Page text Block Start

“I’m trying to get you to learn how to listen to Charlie Parker.”
Earle Warren & Phil Schaap, Columbia University, 1985; Photography by Nancy Miller Elliott
Phil Schaap’s obsessive nature has made him an invaluable resource in the world of jazz (and plagued many of his relationships he’s had that I’ve witnessed). And he’s become such a fixture in the New York radio community that the editor of The New Yorker has devoted an extensive profile of Phil this week that I’d recommend to anyone who loves Charlie Parker.
Anyone who knows Phil (he and I were in college radio in the early 70s; he still broadcasts on the station today) can argue pro and con for slightly less long than his description of a, say, 1947 Count Basie recording session, but I found his philosophy of jazz incredibly refreshing when he told me about it at a bar in 1999, and is recounted in the profile:
“The school system is creating six thousand unemployable musicians a year—from the Berklee College of Music, Rutgers, Mannes, Manhattan, Juilliard, plus all the high schools,” he said. “There are more and more musicians, and no gigs, no one to listen. So what happens to these kids? They work their way back to the educational system and help create more unemployable musicians. My rant is this: I’m not trying to teach you to play the alto sax. No. I’m trying to get you to learn how to listen to Charlie Parker.”

Page text Block End
Supplied data Block Start

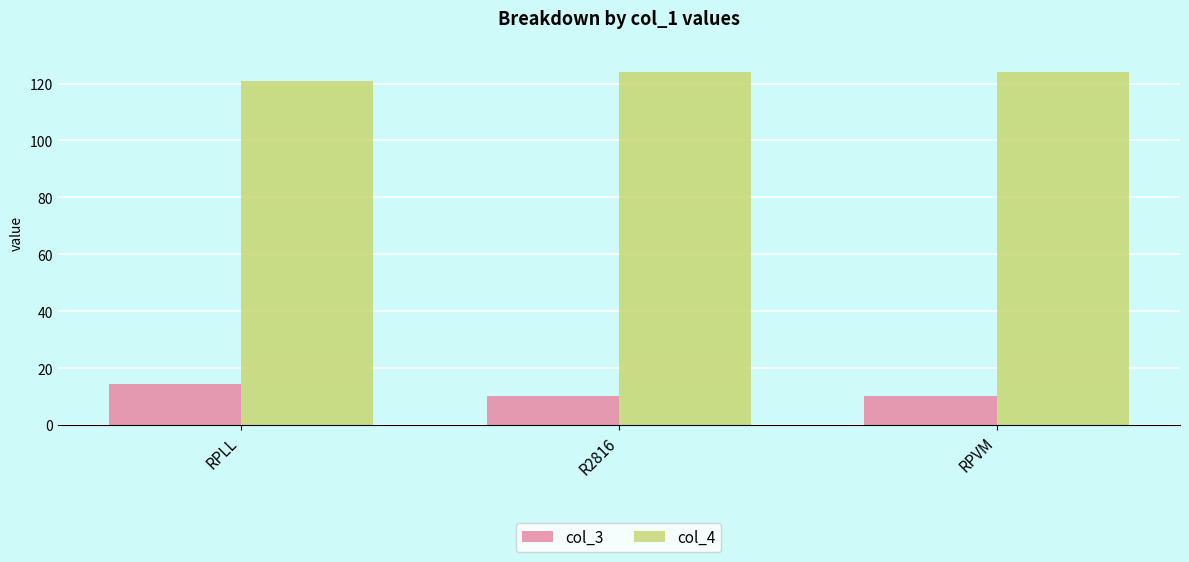

What is the value of the col_4 bar at the 1st from the left?

121.0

Supplied data Block End

Questions
1. Retype the passage on Phil Schaap word for word, starting with "Earle Warren &" and going on through "loves Charlie Parker.".
2. Write what comes next in the passage on Phil Schaap, picking up after its final sentence.

Numbered answers
1.
Earle Warren & Phil Schaap, Columbia University, 1985; Photography by Nancy Miller Elliott
Phil Schaap’s obsessive nature has made him an invaluable resource in the world of jazz (and plagued many of his relationships he’s had that I’ve witnessed). And he’s become such a fixture in the New York radio community that the editor of The New Yorker has devoted an extensive profile of Phil this week that I’d recommend to anyone who loves Charlie Parker.

2.
My only sadness for Phil’s legacy is that his nature is such that most of his encyclopedic knowledge has not been archived (as far as I, or anyone I know, knows) and most of it will be lost to the world with him. We still have his thousands of hours of irreplaceable interviews with jazz artists, and I can only hope my college radio station hasn’t mishandled them more than we know they already have.
(Except for diehards and jazz radio archivists, this is a good place to click away from this page.)
While I’m on the subject of Phil and jazz radio on WKCR, Columbia University (impossible to untangle) I thought I’d add a couple of small comments to an interview he gave on the subject a few years ago:
Phil kindly mentions a bit of my influence on making jazz a crucial part of New York radio’s legacy behind Jamie Katz, Sharif Abdus-Salaam, Alan Goodman, Jim Carroll, and, of course, himself. He neglects a more critical and deep influence on a number of us, a true eclectic with many obsessions, particularly jazz, David Reitman.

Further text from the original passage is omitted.